Dick Whittington

Greenwich Theatre

I’ve been looking forward to this show ever since last year’s extravaganza which was the best this hardcore pantomime enthusiast has ever seen (and yes – that does include Les Dawson as the nurse in Babes in the Wood…) And the same writer/dame as last year boded well for this year’s effort. I was delighted to see that the guy who played the King last year was back too. I was very slightly (though unnecessarily in this particular case) worried by the closest that Greenwich Panto has ever come to “celebrity” performers (a dangerous route in my humble opinion – unknowns have to work harder which usually produces better performances) in the two young leads – rejects from two of those ‘find-a-star-for-a-revival-of-a-safe-family-musical’ programmes.

I was surprised at how quiet the theatre itself was – I know it’s early in the season but I’m sure last year was much busier at even this time in the run. Half-full, I’d have said – which after last year’s triumph was staggering. As it was there was a respectable number of brownies and other sundry tots, but generally far more adults than kids – which did, at least, have the benefit of everyone knowing what to do in the way of audience participation.

Dick Whittington is probably my favourite panto – and though the plot is as thin as the ice on the O2 rink that’s never a real problem in this art-form. Need a spot of padding in panto? Add a slop-scene or a song.
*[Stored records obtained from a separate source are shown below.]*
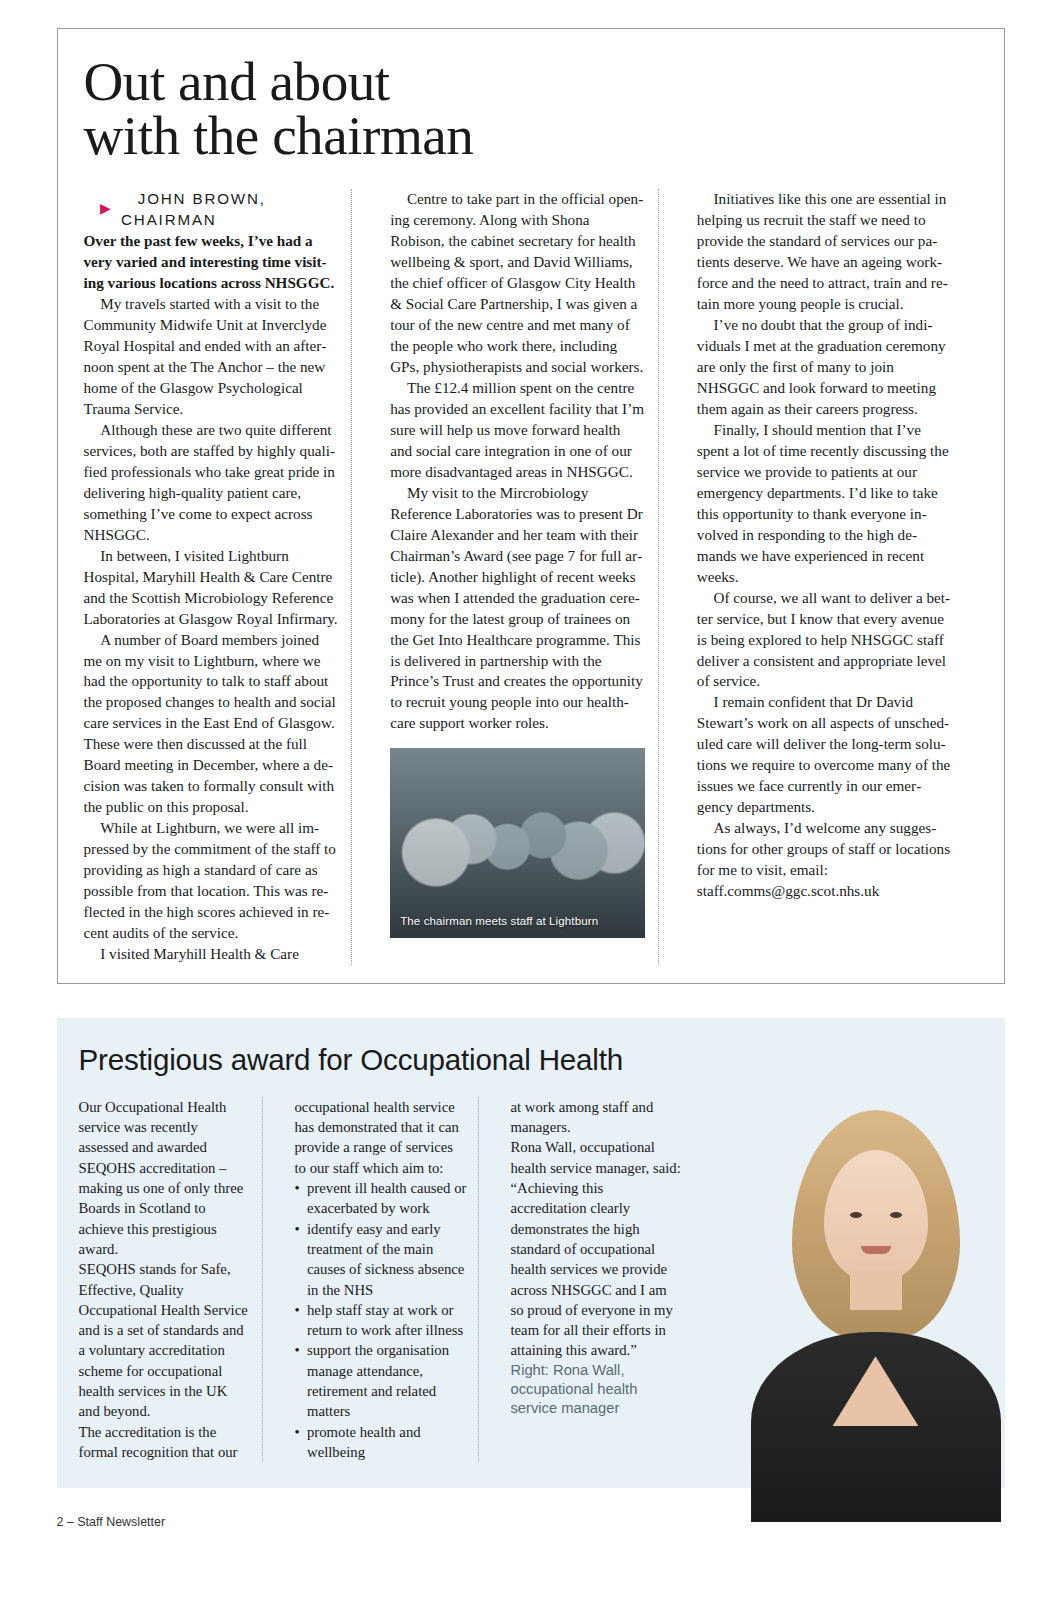Out and about
with the chairman
▶ John Brown, Chairman
Over the past few weeks, I’ve had a very varied and interesting time visiting various locations across NHSGGC.
My travels started with a visit to the Community Midwife Unit at Inverclyde Royal Hospital and ended with an afternoon spent at the The Anchor – the new home of the Glasgow Psychological Trauma Service.
Although these are two quite different services, both are staffed by highly qualified professionals who take great pride in delivering high-quality patient care, something I’ve come to expect across NHSGGC.
In between, I visited Lightburn Hospital, Maryhill Health & Care Centre and the Scottish Microbiology Reference Laboratories at Glasgow Royal Infirmary.
A number of Board members joined me on my visit to Lightburn, where we had the opportunity to talk to staff about the proposed changes to health and social care services in the East End of Glasgow. These were then discussed at the full Board meeting in December, where a decision was taken to formally consult with the public on this proposal.
While at Lightburn, we were all impressed by the commitment of the staff to providing as high a standard of care as possible from that location. This was reflected in the high scores achieved in recent audits of the service.
I visited Maryhill Health & Care
Centre to take part in the official opening ceremony. Along with Shona Robison, the cabinet secretary for health wellbeing & sport, and David Williams, the chief officer of Glasgow City Health & Social Care Partnership, I was given a tour of the new centre and met many of the people who work there, including GPs, physiotherapists and social workers.
The £12.4 million spent on the centre has provided an excellent facility that I’m sure will help us move forward health and social care integration in one of our more disadvantaged areas in NHSGGC.
My visit to the Mircrobiology Reference Laboratories was to present Dr Claire Alexander and her team with their Chairman’s Award (see page 7 for full article). Another highlight of recent weeks was when I attended the graduation ceremony for the latest group of trainees on the Get Into Healthcare programme. This is delivered in partnership with the Prince’s Trust and creates the opportunity to recruit young people into our healthcare support worker roles.
The chairman meets staff at Lightburn
Initiatives like this one are essential in helping us recruit the staff we need to provide the standard of services our patients deserve. We have an ageing workforce and the need to attract, train and retain more young people is crucial.
I’ve no doubt that the group of individuals I met at the graduation ceremony are only the first of many to join NHSGGC and look forward to meeting them again as their careers progress.
Finally, I should mention that I’ve spent a lot of time recently discussing the service we provide to patients at our emergency departments. I’d like to take this opportunity to thank everyone involved in responding to the high demands we have experienced in recent weeks.
Of course, we all want to deliver a better service, but I know that every avenue is being explored to help NHSGGC staff deliver a consistent and appropriate level of service.
I remain confident that Dr David Stewart’s work on all aspects of unscheduled care will deliver the long-term solutions we require to overcome many of the issues we face currently in our emergency departments.
As always, I’d welcome any suggestions for other groups of staff or locations for me to visit, email: staff.comms@ggc.scot.nhs.uk
Prestigious award for Occupational Health
Our Occupational Health service was recently assessed and awarded SEQOHS accreditation – making us one of only three Boards in Scotland to achieve this prestigious award.
SEQOHS stands for Safe, Effective, Quality Occupational Health Service and is a set of standards and a voluntary accreditation scheme for occupational health services in the UK and beyond.
The accreditation is the formal recognition that our
occupational health service has demonstrated that it can provide a range of services to our staff which aim to:
prevent ill health caused or exacerbated by work
identify easy and early treatment of the main causes of sickness absence in the NHS
help staff stay at work or return to work after illness
support the organisation manage attendance, retirement and related matters
promote health and wellbeing
at work among staff and managers.
Rona Wall, occupational health service manager, said: “Achieving this accreditation clearly demonstrates the high standard of occupational health services we provide across NHSGGC and I am so proud of everyone in my team for all their efforts in attaining this award.”
Right: Rona Wall,
occupational health
service manager
2 – Staff Newsletter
And there are a LOT of songs, mainly 80s favourites, well-chosen for the characters and very well-sung. Familiar cliches and knowing nods to even more familiar cliches work well and slick choreography milks every film/TV/advert/music/popular culture reference in the book.

It’s wonderfully local – set in The City of London “via Greenwich,” ahem, there is a fantastic frontcloth with a view of “Olde Greenwich,” complete with Observatory and, er, Canary Wharf. Sadly, I think they must have spent the entire budget on that frontcloth (and Dick’s Mum’s utterly fabulous wardrobe) as the rest of the set is, frankly, a disappointment – unexcitingly designed and averagely executed. Does that matter? Not really when you’ve got great performers, but pantomime is all about spectacle and the set is a big part of that glamour. This one smacked of am-dram.

The performances don’t, though. All of them are excellent – from the wonderful fairy who belts out Motown numbers in between ringing her magic Bow bells to a very sweet cat and the camply-wicked King Rat who minces about the stage with comedy rodents. Even the chorus guys are solidly good. Dick’s Mum, Mrs Wilhelmina Whittington, is a superb dame – and great with the kids – but we all knew that anyway. Her best frock was, I think, either Dolly Parton, Gospel Singer or Sexy Harem Siren – but there were so many others saucy outfits (even if none was as saucy as the Heinz Soup get-up last year) it was difficult to decide. My fave character of all, though, was jolly Alderman Fitzwarren whose merry-old-soul persona is perfect for pantomime. Long may he play at Greenwich.

The two lovers are good actors and great singers, with loads of energy. They made extremely personable leads. But the ingenue roles are, frankly, a bit of a poisoned chalice in panto. My absolute favourite moment last year was definitely the lovers’ song (usually the worst moment in every panto – the cue for dozens of small children to troop out to the loo) where the whole thing was totally sent up by naughty upstaging from the comic characters, taken to a whole, sublime new level. This year, possibly because Alice and Dick are such good singers, it was played straight. It was nice – very nice, in fact – but I missed the comedy.

So – is the show any good? Well – yes, actually, it is. I laughed and laughed and laughed – so much so that my face was still hurting by the time my (rather large) party got to the restaurant afterwards. If I hadn’t seen last year’s I’d have even said it was brilliant. There are a few slow moments – but it’s early in the run and they will get slicker – and I could have taken a spot more slop in the slop-scene. But this is still a great local panto and an excellent way to get into the festive mood. Get your tickets now.